The risk of transmission from sharing pinnies is extremely low. However, all players and coaches should be aware of the small risk and take proper precautions. One option instead of putting pinnies on over the head is to wear them tucked into shorts like flags or tying them around the child's waist. Some coaches may opt to wash pinnies after each use or ask players to purchase a particular colored pinnie to use for the season.

Player Equipment

Your child must wear shin guards to all games and practices. Socks must be worn over shin guards.

If your child does not have shin guards, he/she will NOT be allowed to practice or play.

No baseball or football cleats are allowed.

Wearing football or baseball cleats to play soccer is very dangerous to the other players. Here's why: Football and baseball cleats have a spike in the middle of the front of the cleat - right where the shoe will hit another player's shin. Soccer cleats have two spikes on either side of the front of the cleat (like a gap-toothed smile). This is safer for soccer playing. There are other differences as well, but this is the easiest way to tell.

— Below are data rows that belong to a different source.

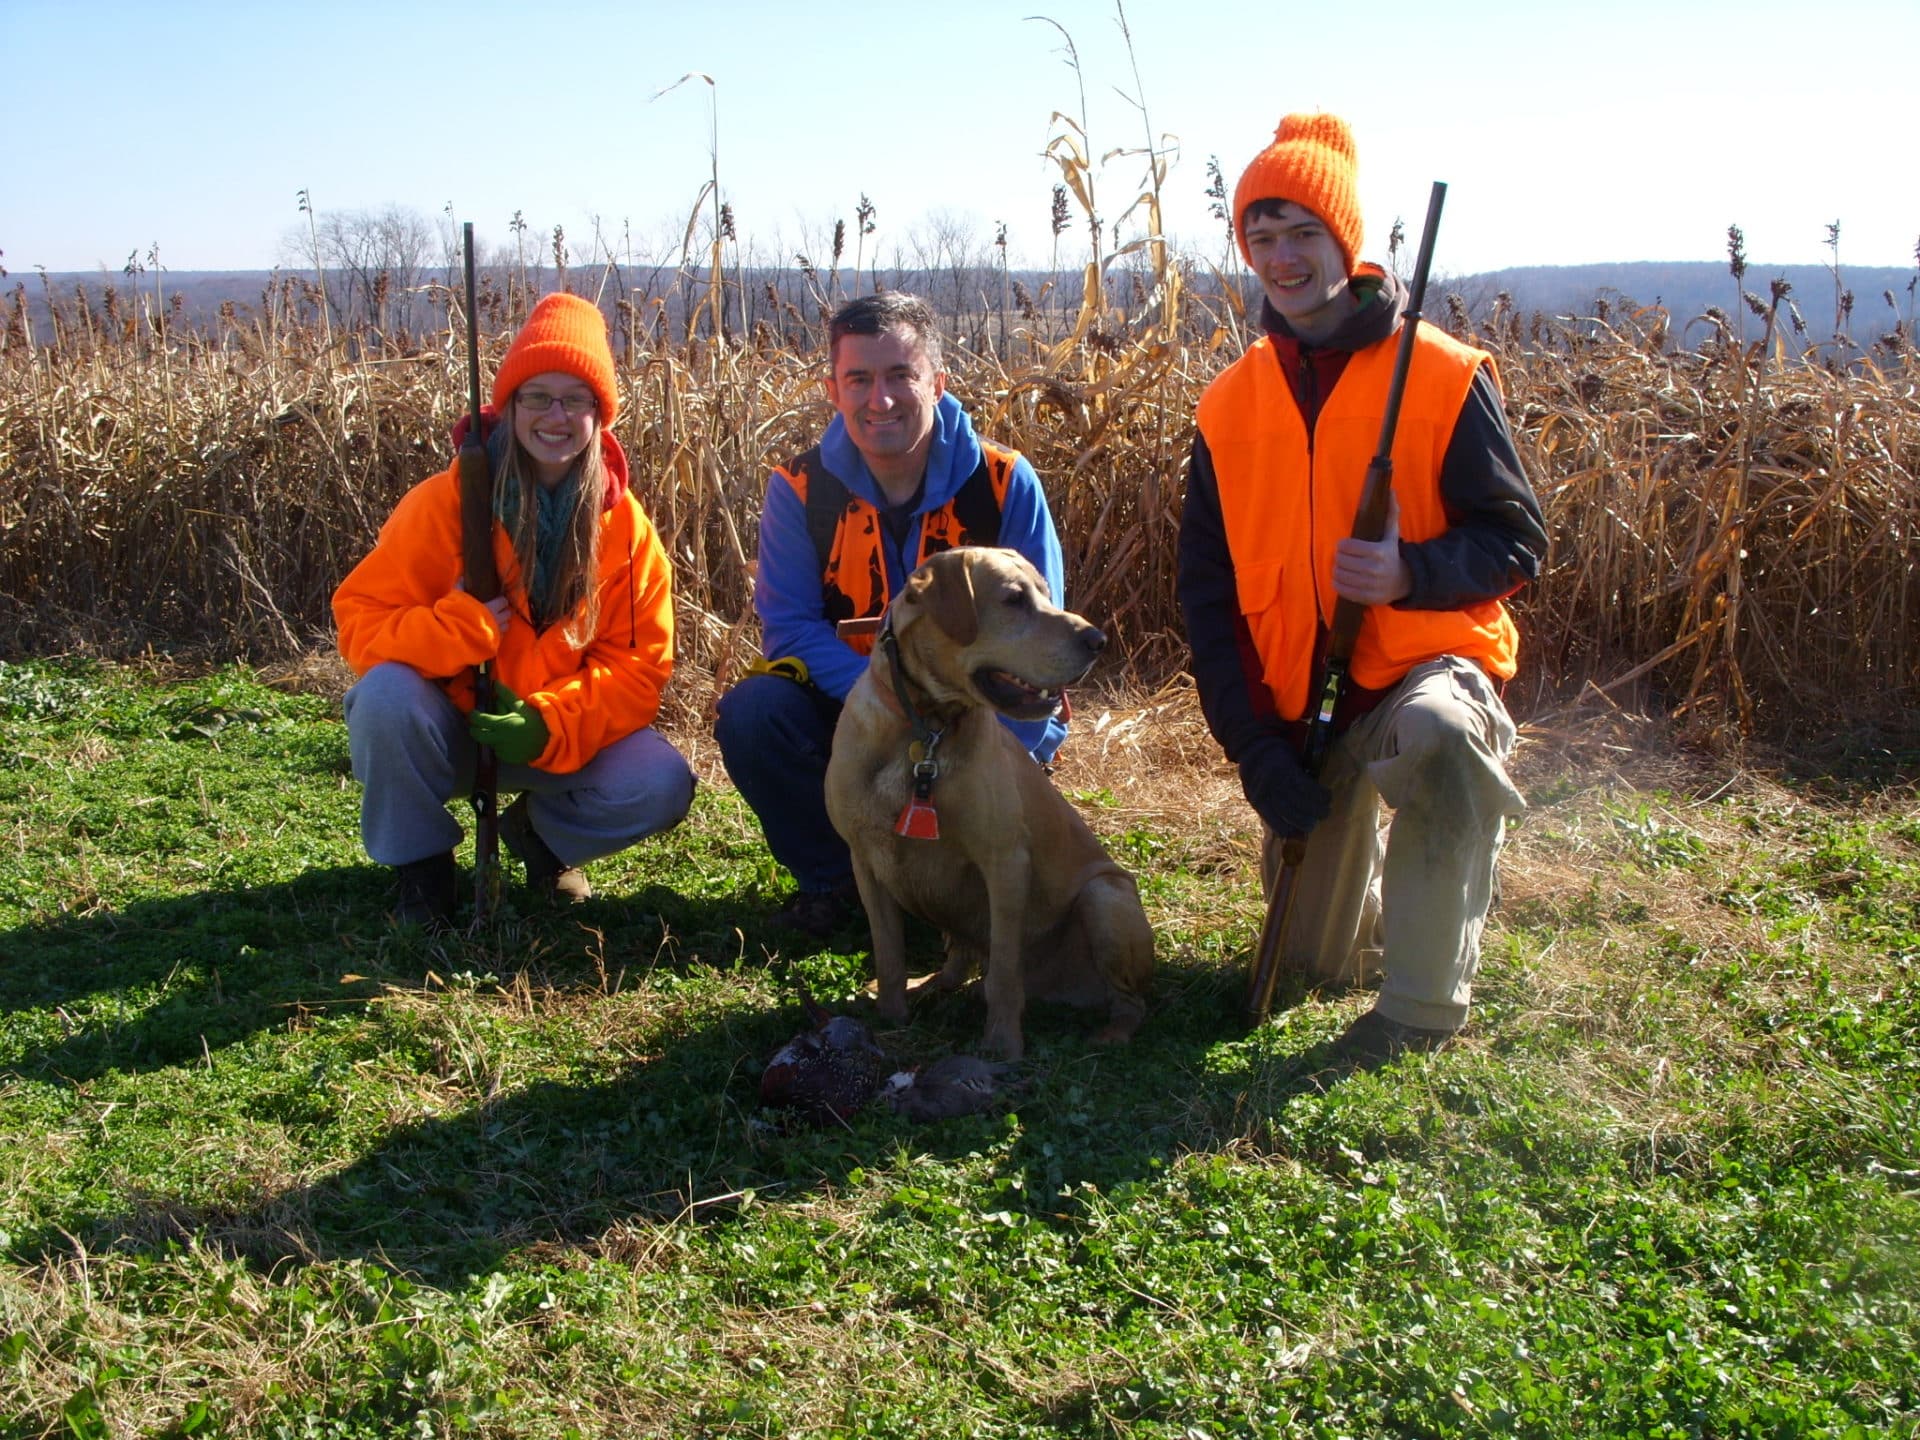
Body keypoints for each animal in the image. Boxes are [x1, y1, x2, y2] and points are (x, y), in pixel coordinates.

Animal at [821, 549, 1144, 1059]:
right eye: (1013, 599)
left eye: (1047, 594)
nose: (1098, 640)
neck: (925, 729)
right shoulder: (866, 862)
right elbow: (889, 954)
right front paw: (891, 1016)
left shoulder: (1005, 863)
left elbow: (1006, 975)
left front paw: (1002, 1043)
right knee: (960, 959)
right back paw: (930, 984)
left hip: (1105, 896)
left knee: (1131, 1001)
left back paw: (1112, 1031)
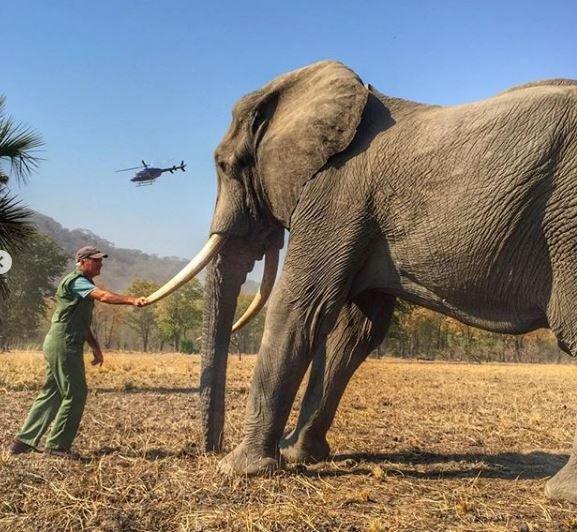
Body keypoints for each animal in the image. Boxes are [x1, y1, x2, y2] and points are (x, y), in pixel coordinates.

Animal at [145, 60, 577, 500]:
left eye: (224, 166)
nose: (206, 448)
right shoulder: (358, 218)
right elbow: (356, 330)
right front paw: (299, 455)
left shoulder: (335, 195)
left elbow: (299, 306)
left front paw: (239, 469)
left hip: (568, 223)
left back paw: (560, 492)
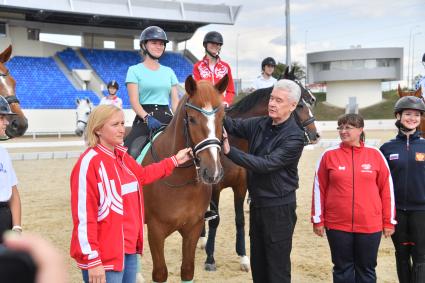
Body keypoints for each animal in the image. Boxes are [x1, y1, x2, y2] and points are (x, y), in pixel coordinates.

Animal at [142, 75, 229, 282]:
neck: (179, 177)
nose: (212, 172)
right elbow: (160, 273)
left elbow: (187, 269)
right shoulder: (155, 231)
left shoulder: (193, 229)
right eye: (192, 119)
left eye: (223, 118)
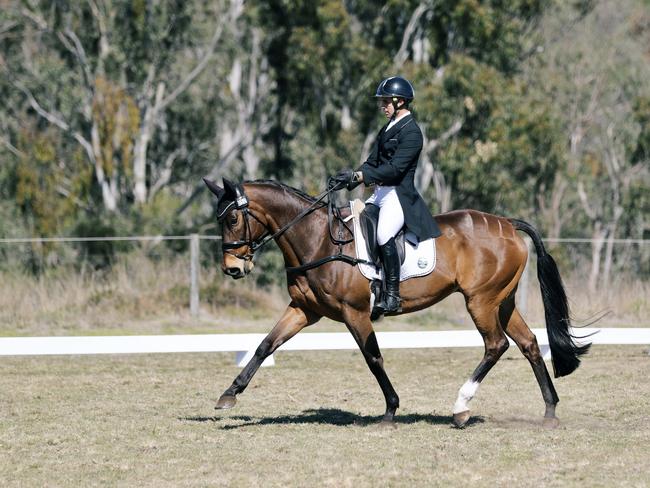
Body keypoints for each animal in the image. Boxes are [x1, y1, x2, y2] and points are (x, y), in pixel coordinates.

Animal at [202, 178, 588, 428]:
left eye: (233, 218)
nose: (232, 268)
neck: (317, 239)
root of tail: (507, 223)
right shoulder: (304, 310)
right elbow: (265, 345)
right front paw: (229, 395)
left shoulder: (354, 312)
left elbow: (373, 357)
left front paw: (390, 410)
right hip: (502, 302)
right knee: (529, 343)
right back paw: (549, 410)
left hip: (480, 301)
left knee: (496, 345)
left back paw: (460, 409)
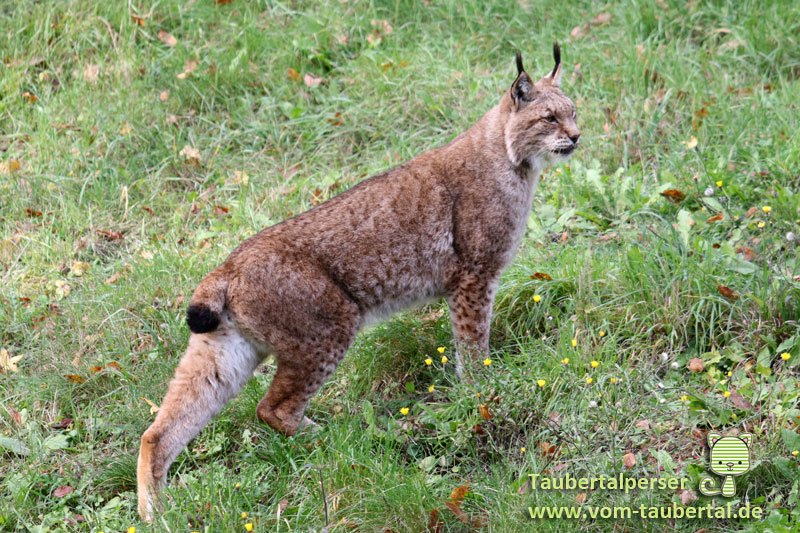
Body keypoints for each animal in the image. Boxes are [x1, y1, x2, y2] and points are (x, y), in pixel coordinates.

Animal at [137, 44, 580, 521]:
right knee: (271, 408)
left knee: (158, 431)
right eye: (549, 118)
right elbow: (472, 343)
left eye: (574, 112)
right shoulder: (474, 276)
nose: (576, 137)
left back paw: (154, 514)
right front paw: (484, 395)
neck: (513, 159)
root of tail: (227, 265)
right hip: (331, 325)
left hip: (226, 350)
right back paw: (338, 437)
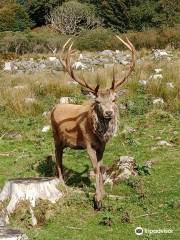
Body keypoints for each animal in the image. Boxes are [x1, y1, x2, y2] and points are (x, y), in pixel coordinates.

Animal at [50, 36, 136, 210]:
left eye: (114, 99)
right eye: (97, 101)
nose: (109, 112)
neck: (98, 135)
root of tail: (54, 107)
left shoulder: (102, 146)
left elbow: (101, 168)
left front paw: (104, 194)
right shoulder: (88, 144)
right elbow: (95, 168)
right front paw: (97, 199)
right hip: (55, 136)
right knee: (57, 156)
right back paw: (62, 183)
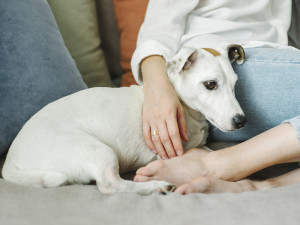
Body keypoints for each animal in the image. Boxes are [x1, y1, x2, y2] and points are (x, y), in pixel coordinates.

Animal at [1, 43, 246, 193]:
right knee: (112, 185)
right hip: (98, 150)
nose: (241, 121)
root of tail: (11, 163)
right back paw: (156, 186)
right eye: (210, 84)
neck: (186, 109)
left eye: (235, 84)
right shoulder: (168, 153)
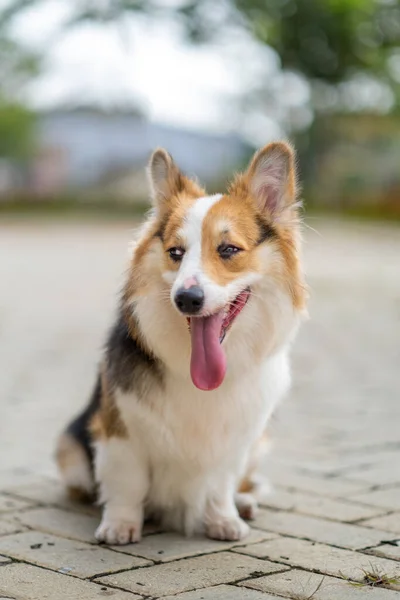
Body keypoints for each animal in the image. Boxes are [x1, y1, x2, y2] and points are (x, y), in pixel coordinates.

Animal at [55, 141, 306, 544]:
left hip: (260, 441)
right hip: (70, 451)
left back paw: (243, 504)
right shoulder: (121, 429)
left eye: (228, 250)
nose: (187, 299)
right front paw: (120, 525)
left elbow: (220, 482)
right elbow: (127, 481)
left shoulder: (235, 438)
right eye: (176, 253)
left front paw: (223, 519)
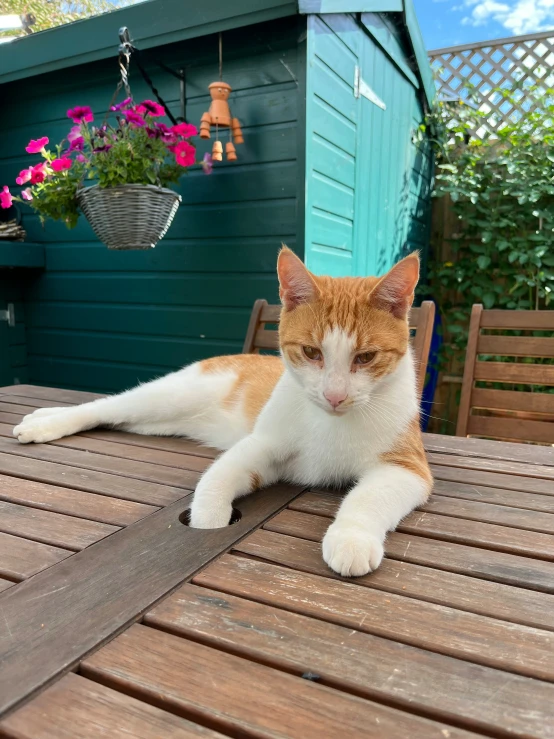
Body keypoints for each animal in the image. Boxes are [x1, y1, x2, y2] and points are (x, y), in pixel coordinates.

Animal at [10, 249, 430, 580]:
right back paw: (45, 420)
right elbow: (218, 477)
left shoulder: (408, 467)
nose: (335, 396)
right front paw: (207, 521)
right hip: (170, 396)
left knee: (119, 418)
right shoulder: (262, 444)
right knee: (105, 406)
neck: (330, 422)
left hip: (159, 421)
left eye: (366, 357)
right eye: (312, 352)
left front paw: (351, 538)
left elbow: (370, 496)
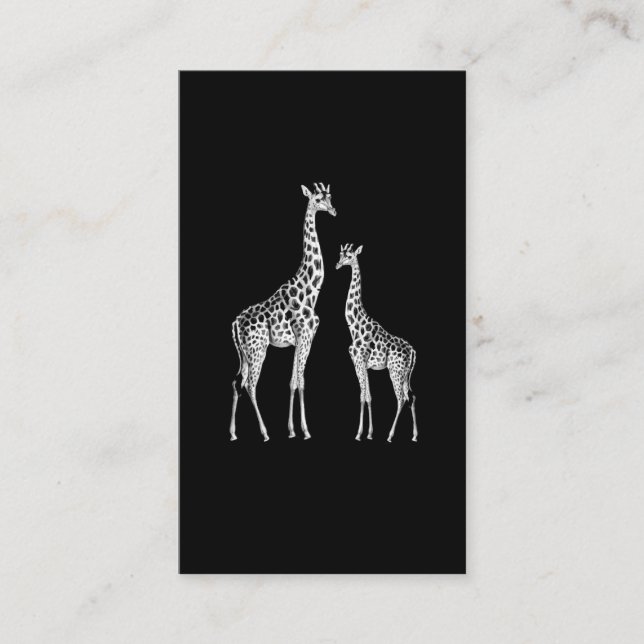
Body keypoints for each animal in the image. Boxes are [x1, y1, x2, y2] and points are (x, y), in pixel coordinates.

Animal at [229, 183, 336, 441]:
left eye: (330, 197)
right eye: (317, 199)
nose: (333, 210)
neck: (310, 290)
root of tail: (235, 323)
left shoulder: (298, 341)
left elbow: (292, 382)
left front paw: (292, 429)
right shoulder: (306, 336)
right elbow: (302, 380)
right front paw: (305, 430)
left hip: (244, 353)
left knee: (237, 381)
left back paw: (233, 433)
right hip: (257, 349)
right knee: (250, 384)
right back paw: (265, 432)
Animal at [336, 244, 418, 442]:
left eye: (349, 256)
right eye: (340, 254)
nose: (338, 264)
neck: (355, 325)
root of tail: (413, 351)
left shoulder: (358, 360)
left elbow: (361, 395)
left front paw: (359, 434)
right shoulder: (365, 364)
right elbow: (369, 396)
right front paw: (369, 433)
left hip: (395, 371)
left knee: (401, 398)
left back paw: (390, 435)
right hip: (406, 373)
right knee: (411, 396)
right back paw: (414, 435)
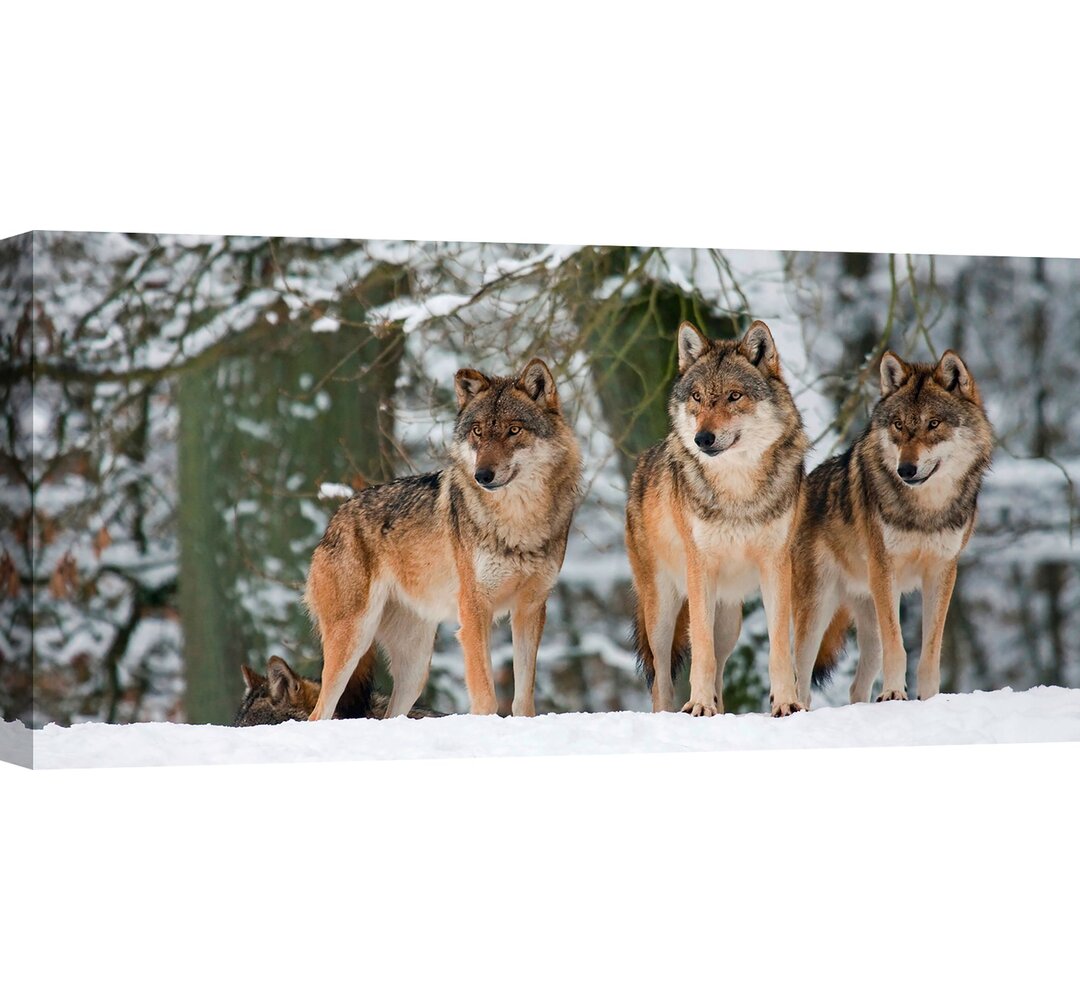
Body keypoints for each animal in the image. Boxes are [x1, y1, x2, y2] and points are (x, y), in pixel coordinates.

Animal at [304, 360, 583, 721]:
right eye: (477, 431)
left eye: (514, 430)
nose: (482, 476)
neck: (518, 522)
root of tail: (334, 520)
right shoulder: (474, 610)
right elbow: (485, 696)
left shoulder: (531, 608)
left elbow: (524, 699)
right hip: (352, 640)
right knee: (317, 713)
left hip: (416, 667)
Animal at [626, 321, 812, 721]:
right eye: (697, 397)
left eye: (733, 396)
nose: (703, 438)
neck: (737, 491)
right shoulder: (700, 568)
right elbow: (700, 652)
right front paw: (697, 705)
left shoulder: (777, 565)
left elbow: (779, 647)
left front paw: (786, 703)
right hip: (662, 614)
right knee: (662, 677)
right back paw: (672, 712)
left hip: (729, 622)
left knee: (721, 669)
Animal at [794, 349, 993, 704]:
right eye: (898, 424)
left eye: (933, 423)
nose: (906, 470)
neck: (925, 510)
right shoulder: (886, 570)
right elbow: (897, 646)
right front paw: (893, 693)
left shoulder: (942, 572)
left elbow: (930, 651)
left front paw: (928, 699)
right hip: (816, 611)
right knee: (799, 678)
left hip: (866, 620)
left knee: (856, 685)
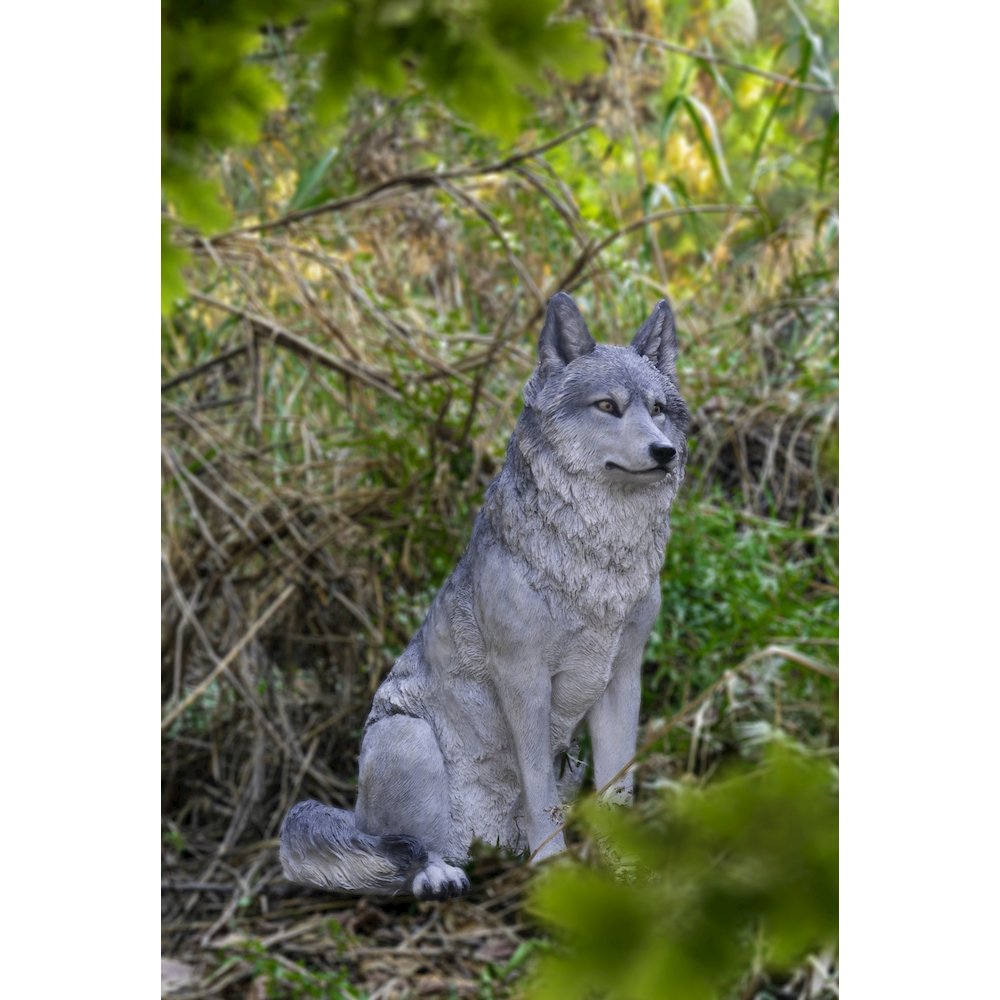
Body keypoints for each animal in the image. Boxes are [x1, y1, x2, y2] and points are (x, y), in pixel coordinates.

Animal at [280, 292, 689, 899]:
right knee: (410, 853)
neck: (598, 561)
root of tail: (356, 814)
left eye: (658, 409)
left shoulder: (622, 677)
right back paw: (440, 875)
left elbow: (620, 787)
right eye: (608, 406)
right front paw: (553, 873)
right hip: (408, 741)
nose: (664, 452)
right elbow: (540, 797)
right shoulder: (522, 676)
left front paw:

While we encourage your child to wear soccer cleats, we do not require it. Your child can wear gym shoes instead. However, your child will not be allowed to play with football or baseball cleats.

No visible jewelry of any kind is allowed. It is against the rules of soccer. It is also unsafe.

Please make sure your child removes any/all of the following:

  • earrings
  • hair clips
  • necklaces
  • rings
  • watches

Water!  Part of being prepared to play soccer, includes having a water bottle. It gets hot out there and your child needs to remain hydrated.